Home / News / India /  Covaxin’s clinical trials see high interest from volunteers

NEW DELHI : India’s first human trial for a covid-19 vaccine candidate, Covaxin, which is being jointly developed by Bharat Biotech International Ltd and the Indian Council of Medical Research (ICMR), has seen high interest from potential participants.

“We are expecting approval from the ethics committee in a day or two. Then there will be site inspections. After that, the enrolment process will start. But our hospital control room is already getting calls for participation," said a clinical investigator for the trial, requesting anonymity.

In the first phase of the clinical trial, 375 participants, or volunteers, will be admitted in 12 sites. However, initially each centre will have just five participants, who will be administered a low dose to test the drug’s safety, a second investigator said.

“We will conduct a test to check human safety of the vaccine candidate using low dosage and, once it is proven, there will be a lot more interest for the vaccine," the person said.
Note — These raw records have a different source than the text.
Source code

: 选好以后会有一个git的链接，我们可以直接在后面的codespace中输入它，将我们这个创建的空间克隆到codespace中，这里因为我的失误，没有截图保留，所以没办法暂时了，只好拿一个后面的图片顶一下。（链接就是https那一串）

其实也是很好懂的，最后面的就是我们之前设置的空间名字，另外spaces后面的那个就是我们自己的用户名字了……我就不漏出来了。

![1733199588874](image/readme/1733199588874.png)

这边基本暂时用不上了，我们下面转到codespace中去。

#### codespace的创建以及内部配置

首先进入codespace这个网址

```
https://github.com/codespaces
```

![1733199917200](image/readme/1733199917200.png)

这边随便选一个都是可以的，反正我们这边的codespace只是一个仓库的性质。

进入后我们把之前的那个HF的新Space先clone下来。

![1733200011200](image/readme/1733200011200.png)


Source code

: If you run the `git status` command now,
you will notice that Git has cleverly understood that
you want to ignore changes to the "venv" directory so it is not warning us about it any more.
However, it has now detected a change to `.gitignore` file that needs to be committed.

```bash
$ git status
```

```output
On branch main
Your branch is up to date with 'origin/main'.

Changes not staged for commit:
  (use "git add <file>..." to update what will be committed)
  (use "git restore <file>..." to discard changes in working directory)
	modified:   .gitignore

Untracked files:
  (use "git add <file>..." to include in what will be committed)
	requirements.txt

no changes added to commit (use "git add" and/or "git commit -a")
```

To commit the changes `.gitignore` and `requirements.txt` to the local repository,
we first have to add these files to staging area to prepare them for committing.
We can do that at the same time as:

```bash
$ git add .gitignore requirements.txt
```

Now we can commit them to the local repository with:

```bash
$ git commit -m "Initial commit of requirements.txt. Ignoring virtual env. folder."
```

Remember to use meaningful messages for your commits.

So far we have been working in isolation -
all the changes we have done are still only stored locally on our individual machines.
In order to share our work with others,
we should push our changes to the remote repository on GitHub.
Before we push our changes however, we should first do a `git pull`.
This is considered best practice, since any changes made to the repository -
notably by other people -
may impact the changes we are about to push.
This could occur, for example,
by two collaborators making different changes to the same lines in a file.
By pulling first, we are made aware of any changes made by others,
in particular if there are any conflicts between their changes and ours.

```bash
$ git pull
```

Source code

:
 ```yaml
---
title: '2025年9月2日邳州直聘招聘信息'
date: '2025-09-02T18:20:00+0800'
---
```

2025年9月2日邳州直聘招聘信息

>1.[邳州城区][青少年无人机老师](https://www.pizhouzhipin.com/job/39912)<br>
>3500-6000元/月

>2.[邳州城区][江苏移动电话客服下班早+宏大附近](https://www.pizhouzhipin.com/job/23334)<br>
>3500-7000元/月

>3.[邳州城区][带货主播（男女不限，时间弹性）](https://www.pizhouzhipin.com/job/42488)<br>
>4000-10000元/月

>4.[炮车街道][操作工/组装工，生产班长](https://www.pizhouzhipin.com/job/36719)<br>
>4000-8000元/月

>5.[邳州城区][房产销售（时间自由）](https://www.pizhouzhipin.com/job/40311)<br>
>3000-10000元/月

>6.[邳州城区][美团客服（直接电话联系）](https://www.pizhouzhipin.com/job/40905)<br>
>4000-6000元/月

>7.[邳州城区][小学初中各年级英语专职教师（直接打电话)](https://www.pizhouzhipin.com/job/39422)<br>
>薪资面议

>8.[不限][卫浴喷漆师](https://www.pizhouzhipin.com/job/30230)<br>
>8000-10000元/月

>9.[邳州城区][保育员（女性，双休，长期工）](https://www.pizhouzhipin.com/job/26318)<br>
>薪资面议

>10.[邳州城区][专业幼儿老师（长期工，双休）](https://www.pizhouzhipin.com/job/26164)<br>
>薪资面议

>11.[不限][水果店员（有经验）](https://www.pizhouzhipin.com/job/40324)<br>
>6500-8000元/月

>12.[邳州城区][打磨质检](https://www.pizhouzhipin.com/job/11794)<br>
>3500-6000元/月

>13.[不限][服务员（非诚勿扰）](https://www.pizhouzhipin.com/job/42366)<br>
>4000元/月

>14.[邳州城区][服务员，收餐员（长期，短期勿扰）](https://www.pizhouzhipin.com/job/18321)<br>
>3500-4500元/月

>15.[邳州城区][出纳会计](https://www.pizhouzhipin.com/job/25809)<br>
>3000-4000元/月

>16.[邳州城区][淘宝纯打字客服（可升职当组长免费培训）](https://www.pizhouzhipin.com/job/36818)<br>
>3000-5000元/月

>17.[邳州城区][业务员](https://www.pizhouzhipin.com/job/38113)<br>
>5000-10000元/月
Past experience has shown that testing organizations typically had to do extensive outreach to enrol volunteers for human trials. However, industry watchers said things were distinctly different this time, and this can be attributed to the seriousness of the situation created by the pandemic.

“Everyone is aware of the disease, and there is focus on the trial. Probably that is a reason for the interest," a third investigator said.

Covaxin is being developed by Bharat Biotech and ICMR’s National Institute of Virology in Pune. The clinical trials registry for the phase 1 and 2 studies will have 1,125 participants. Around 375 volunteers will be needed in the phase 1 study across 12 sites, and 750 in phase 2.

However, till Tuesday, only half of the 12 sites that were selected for the clinical trial had received approval from the respective ethics committees.

This is in contrast to ICMR director general Balram Bhargava’s letter last week asking Bharat Biotech and the investigators to start recruitment by 7 July. Three sites said they were expecting to get an approval from ethics committee this week.

According to the ethical guidelines for conducting human trials, volunteers should participate in the clinical study only after giving informed consent, with no financial benefit from the sponsor. If there was a need for travel, the participant will be reimbursed for the commute, and any cost for controlling the side effects will also be borne by the sponsor, one of the investigators said.